Although there are way too many data points to make a precise conclusion from the graph above, we noticed a rather darker section of points, less words in title, near the top right with high comment counts and high number of likes and roughly visualized videos with around 5~10 words in the title represented this area.

  1. Finally, we explored how certain words included in the title of videos affected the videos popularity and which words accounted for popularity the most.
library(tm)
library(SnowballC)
library(wordcloud)
youtube.title = Corpus(VectorSource(youtube$title))
youtube.title = tm_map(youtube.title, content_transformer(tolower))
youtube.title = tm_map(youtube.title, removePunctuation)
youtube.title = tm_map(youtube.title, stripWhitespace)
dtm.youtube.title = DocumentTermMatrix(youtube.title, control = list(stopwords = TRUE, stemming = TRUE))
title.youtube.words = dtm.youtube.title$dimnames$Terms
title.youtube.freqs = colSums(as.matrix(dtm.youtube.title))
wordcloud(words = title.youtube.words, freq = title.youtube.freqs, max.words = 80, random.order = FALSE, color = "red")

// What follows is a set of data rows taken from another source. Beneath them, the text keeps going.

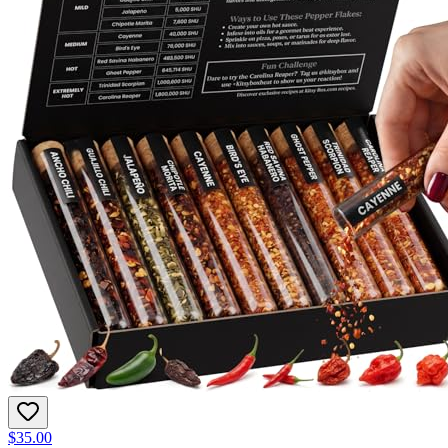
$35.00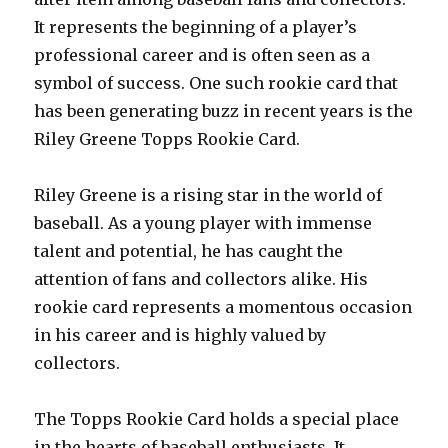
It represents the beginning of a player’s
professional career and is often seen as a
symbol of success. One such rookie card that
has been generating buzz in recent years is the
Riley Greene Topps Rookie Card.
Riley Greene is a rising star in the world of
baseball. As a young player with immense
talent and potential, he has caught the
attention of fans and collectors alike. His
rookie card represents a momentous occasion
in his career and is highly valued by
collectors.
The Topps Rookie Card holds a special place
in the hearts of baseball enthusiasts. It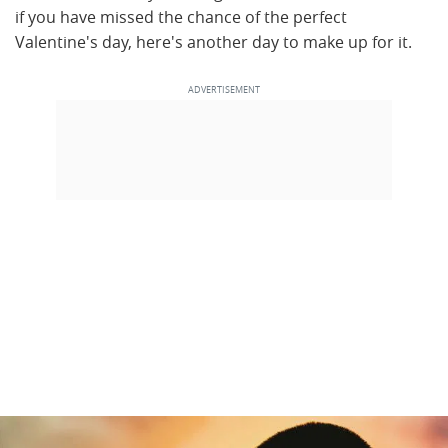
if you have missed the chance of the perfect
Valentine's day, here's another day to make up for it.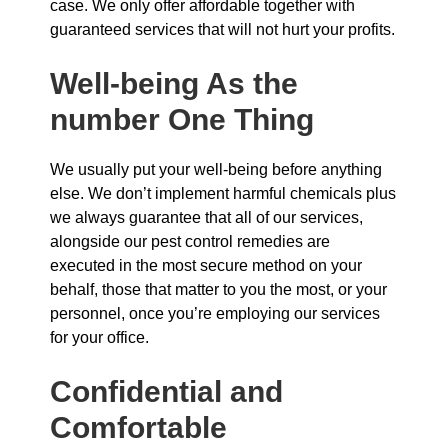
case. We only offer affordable together with
guaranteed services that will not hurt your profits.
Well-being As the
number One Thing
We usually put your well-being before anything
else. We don’t implement harmful chemicals plus
we always guarantee that all of our services,
alongside our pest control remedies are
executed in the most secure method on your
behalf, those that matter to you the most, or your
personnel, once you’re employing our services
for your office.
Confidential and
Comfortable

We found that the word “official” followed by “video” and “trailer” were the most common words used in the most popular videos.

Exploring this dataset pertaining to youtube, we were able to find the following takeaways:

  1. The distribution of the logged number of views is normal and unimodal, with no outliers. The distribution of the logged number of views for videos uploaded in the morning, in the afternoon, and at night, are all normally distributed as well.
  2. Compared to the previous year, average number of views of trending videos tended to increase, with the views increasing at a faster rate starting in April.
  3. There is a strong positive relationship between the number of likes and the comment counts.
  4. There is a storng positive relationship between the number of likes and the number of dislikes,
  5. The three most frequently used words in these trending US youtube videos are: “official”, followed by “fideo” and “trailer.”

For future work, we are interested to examine which categories of videos were in particular more popular than others (based on the number of views), and further study the trends of such videos, such as if they increased over time, or decreased in recent years, and if so, starting when. We could then also study their relations to the number of likes, dislikes, and most frequently used, similar to what we have studied so far.